What you are asked to do: If a line includes the word "Niigata", it belongs in the count; state the total for the data below and add nothing.

Supplied material:
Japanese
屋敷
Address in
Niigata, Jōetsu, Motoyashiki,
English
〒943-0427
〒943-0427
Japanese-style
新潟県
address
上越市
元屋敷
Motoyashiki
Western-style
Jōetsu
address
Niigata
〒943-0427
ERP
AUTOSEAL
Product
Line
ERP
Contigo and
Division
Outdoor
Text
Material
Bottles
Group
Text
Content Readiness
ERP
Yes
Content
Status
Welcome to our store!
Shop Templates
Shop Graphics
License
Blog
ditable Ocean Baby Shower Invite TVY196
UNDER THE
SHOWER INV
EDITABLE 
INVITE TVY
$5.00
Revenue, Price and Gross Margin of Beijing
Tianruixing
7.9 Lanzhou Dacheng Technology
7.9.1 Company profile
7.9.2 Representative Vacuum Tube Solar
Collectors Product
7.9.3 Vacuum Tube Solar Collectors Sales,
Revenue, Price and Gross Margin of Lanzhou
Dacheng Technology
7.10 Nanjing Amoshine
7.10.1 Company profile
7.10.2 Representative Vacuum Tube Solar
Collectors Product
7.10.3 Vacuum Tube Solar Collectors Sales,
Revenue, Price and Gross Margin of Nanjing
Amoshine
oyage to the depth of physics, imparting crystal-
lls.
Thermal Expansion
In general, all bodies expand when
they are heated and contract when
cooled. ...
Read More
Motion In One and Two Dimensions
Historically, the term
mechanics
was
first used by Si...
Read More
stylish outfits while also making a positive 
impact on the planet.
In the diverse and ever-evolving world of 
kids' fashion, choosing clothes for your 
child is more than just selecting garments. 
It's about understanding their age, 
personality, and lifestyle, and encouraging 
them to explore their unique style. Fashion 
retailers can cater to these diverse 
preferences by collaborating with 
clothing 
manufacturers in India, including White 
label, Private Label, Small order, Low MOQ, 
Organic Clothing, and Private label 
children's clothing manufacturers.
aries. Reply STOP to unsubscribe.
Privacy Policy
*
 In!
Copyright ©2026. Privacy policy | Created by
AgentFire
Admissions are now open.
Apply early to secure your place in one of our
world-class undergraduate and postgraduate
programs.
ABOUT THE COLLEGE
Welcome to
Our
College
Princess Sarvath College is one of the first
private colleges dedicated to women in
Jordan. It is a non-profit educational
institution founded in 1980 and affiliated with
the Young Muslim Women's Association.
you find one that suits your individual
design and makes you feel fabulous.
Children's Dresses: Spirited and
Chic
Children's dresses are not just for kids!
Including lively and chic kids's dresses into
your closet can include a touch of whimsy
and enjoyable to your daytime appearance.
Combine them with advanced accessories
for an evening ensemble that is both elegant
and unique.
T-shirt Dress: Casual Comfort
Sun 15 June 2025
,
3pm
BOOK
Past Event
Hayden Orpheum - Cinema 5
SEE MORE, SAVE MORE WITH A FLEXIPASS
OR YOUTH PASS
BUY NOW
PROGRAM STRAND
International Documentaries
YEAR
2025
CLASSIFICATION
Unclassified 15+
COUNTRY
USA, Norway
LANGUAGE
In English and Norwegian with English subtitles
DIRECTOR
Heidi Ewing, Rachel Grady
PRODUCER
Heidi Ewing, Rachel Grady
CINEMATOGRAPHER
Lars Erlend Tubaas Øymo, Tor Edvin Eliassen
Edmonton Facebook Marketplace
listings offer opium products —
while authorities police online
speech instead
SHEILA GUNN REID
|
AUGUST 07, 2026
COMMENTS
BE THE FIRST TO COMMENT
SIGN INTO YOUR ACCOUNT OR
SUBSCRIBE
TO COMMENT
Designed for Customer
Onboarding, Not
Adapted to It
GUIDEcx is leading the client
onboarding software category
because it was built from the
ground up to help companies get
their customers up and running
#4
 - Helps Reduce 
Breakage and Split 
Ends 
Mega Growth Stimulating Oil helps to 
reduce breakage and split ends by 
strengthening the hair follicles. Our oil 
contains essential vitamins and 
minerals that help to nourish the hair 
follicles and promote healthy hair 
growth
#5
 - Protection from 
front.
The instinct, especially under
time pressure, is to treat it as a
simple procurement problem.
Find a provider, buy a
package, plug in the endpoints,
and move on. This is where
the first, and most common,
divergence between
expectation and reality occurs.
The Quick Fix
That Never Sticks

Response to this task: 2